## Task to carry out:
Reproduce the material verbatim from its first line up to and including the line containing "0.010468, -0.012875, 0.859292]]", leaving out the pictures.

## Multi-view scene reconstruction data:
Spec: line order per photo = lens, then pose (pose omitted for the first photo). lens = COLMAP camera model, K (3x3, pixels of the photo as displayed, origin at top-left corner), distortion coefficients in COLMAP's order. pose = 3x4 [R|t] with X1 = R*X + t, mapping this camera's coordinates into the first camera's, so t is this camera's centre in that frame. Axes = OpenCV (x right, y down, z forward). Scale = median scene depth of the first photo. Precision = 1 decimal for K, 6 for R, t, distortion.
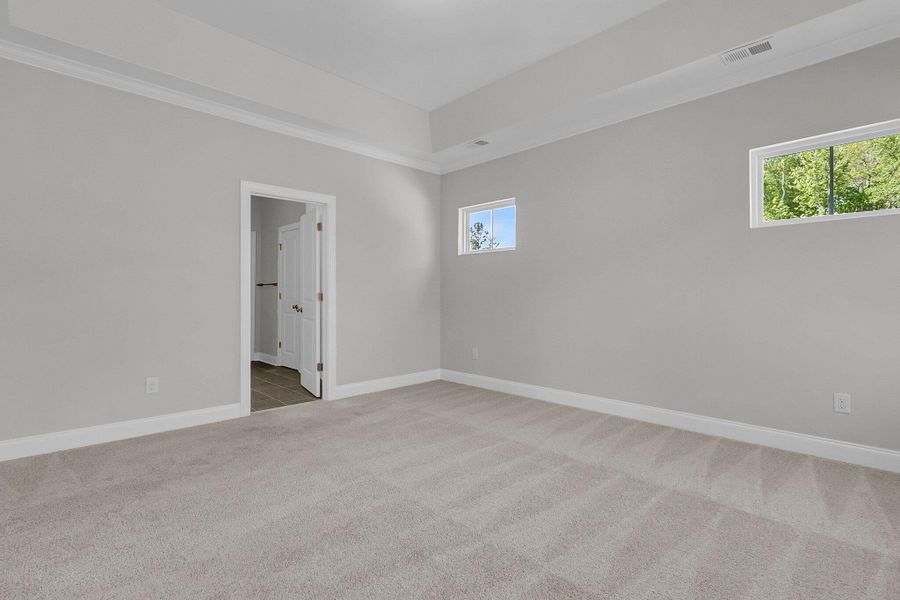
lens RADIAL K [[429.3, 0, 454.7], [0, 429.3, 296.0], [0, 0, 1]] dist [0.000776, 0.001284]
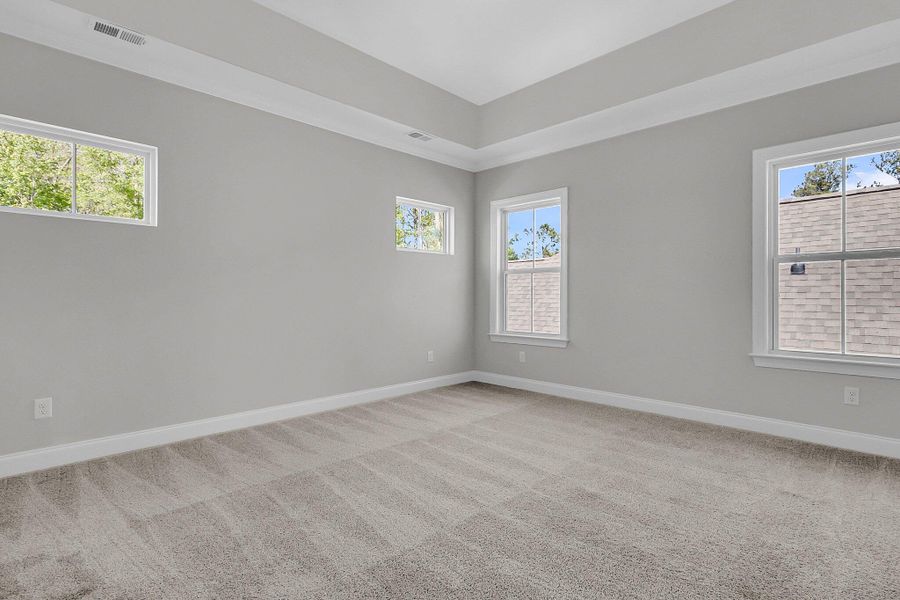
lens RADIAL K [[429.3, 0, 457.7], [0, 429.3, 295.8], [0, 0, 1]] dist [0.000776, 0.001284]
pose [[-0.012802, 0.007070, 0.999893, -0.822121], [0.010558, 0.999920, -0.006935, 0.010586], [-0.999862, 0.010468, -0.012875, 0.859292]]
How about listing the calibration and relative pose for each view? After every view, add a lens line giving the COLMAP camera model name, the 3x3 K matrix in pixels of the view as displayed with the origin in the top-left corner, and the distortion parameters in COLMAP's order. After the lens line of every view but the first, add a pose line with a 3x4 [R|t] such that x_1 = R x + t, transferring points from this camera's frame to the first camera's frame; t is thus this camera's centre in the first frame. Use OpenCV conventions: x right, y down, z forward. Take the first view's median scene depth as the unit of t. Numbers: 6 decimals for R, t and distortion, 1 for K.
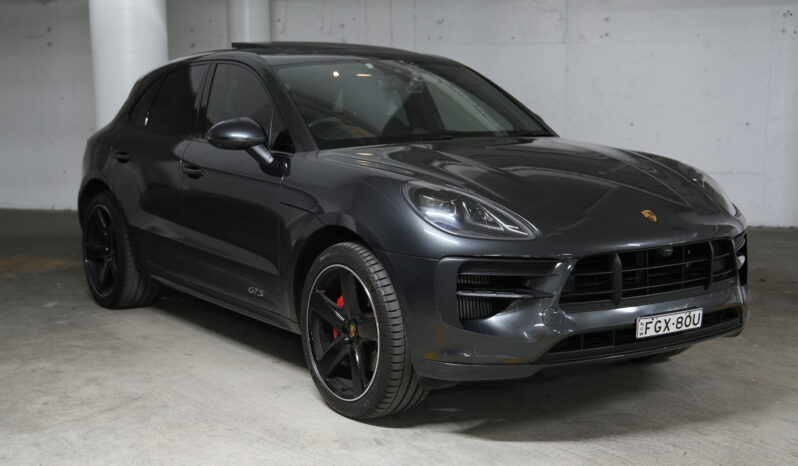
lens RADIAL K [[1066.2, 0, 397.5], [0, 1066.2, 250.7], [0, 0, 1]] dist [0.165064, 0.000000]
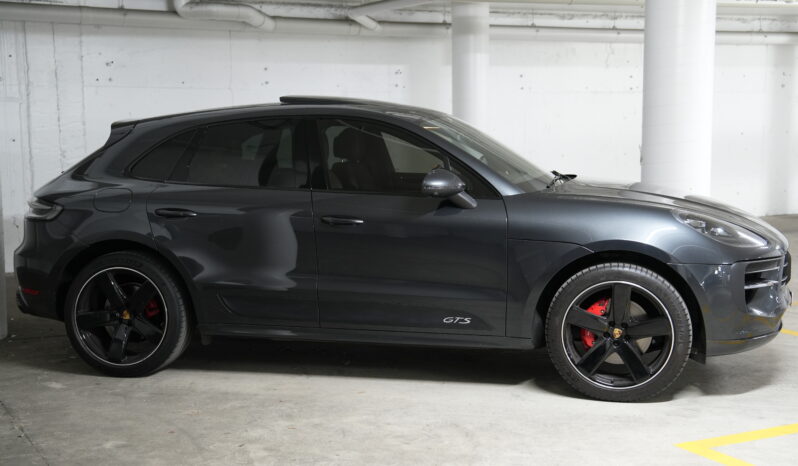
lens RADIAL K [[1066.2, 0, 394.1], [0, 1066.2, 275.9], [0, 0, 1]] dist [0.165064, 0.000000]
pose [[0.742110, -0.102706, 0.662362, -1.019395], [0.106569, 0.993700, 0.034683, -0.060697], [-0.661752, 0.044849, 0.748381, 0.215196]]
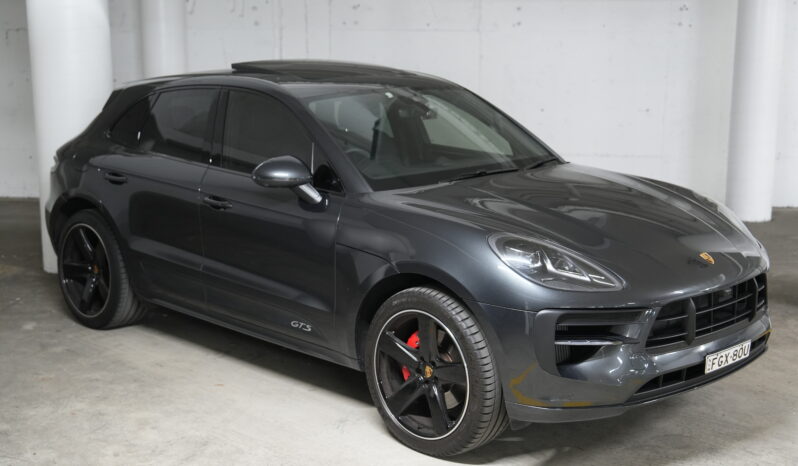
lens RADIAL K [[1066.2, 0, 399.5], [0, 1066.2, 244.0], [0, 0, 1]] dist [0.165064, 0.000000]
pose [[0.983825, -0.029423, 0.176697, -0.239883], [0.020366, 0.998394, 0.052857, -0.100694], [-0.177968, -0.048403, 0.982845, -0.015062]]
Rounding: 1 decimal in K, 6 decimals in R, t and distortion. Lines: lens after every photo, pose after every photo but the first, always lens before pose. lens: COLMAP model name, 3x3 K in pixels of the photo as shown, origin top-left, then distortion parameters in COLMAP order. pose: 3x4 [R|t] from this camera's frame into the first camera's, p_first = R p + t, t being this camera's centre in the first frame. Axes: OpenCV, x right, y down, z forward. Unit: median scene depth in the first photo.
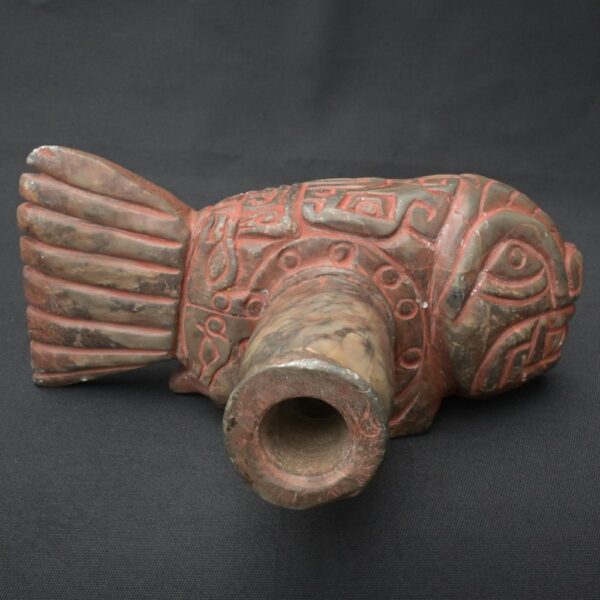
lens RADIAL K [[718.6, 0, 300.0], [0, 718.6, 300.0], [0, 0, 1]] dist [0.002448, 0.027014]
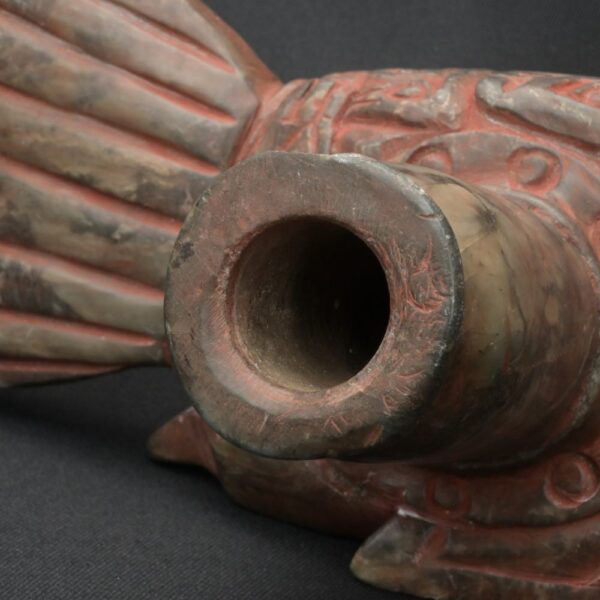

## Output:
Spec: line order per photo = lens, then pose (pose omitted for the first photo). lens = COLMAP camera model, K (3x3, pixels of the photo as displayed, origin at top-left corner), distortion coefficients in COLMAP's order. pose = 3x4 [R|t] with X1 = R*X + t, mapping this camera's coordinates into the first camera's, so t is this camera's centre in that frame. Axes = OpenCV (x right, y down, z forward). Scale = median scene depth of the first photo. Precision = 1 decimal for K, 6 for R, t, distortion.
lens RADIAL K [[429.3, 0, 454.7], [0, 429.3, 296.0], [0, 0, 1]] dist [0.000776, 0.001284]
lens RADIAL K [[429.3, 0, 457.7], [0, 429.3, 295.8], [0, 0, 1]] dist [0.000776, 0.001284]
pose [[-0.012802, 0.007070, 0.999893, -0.822121], [0.010558, 0.999920, -0.006935, 0.010586], [-0.999862, 0.010468, -0.012875, 0.859292]]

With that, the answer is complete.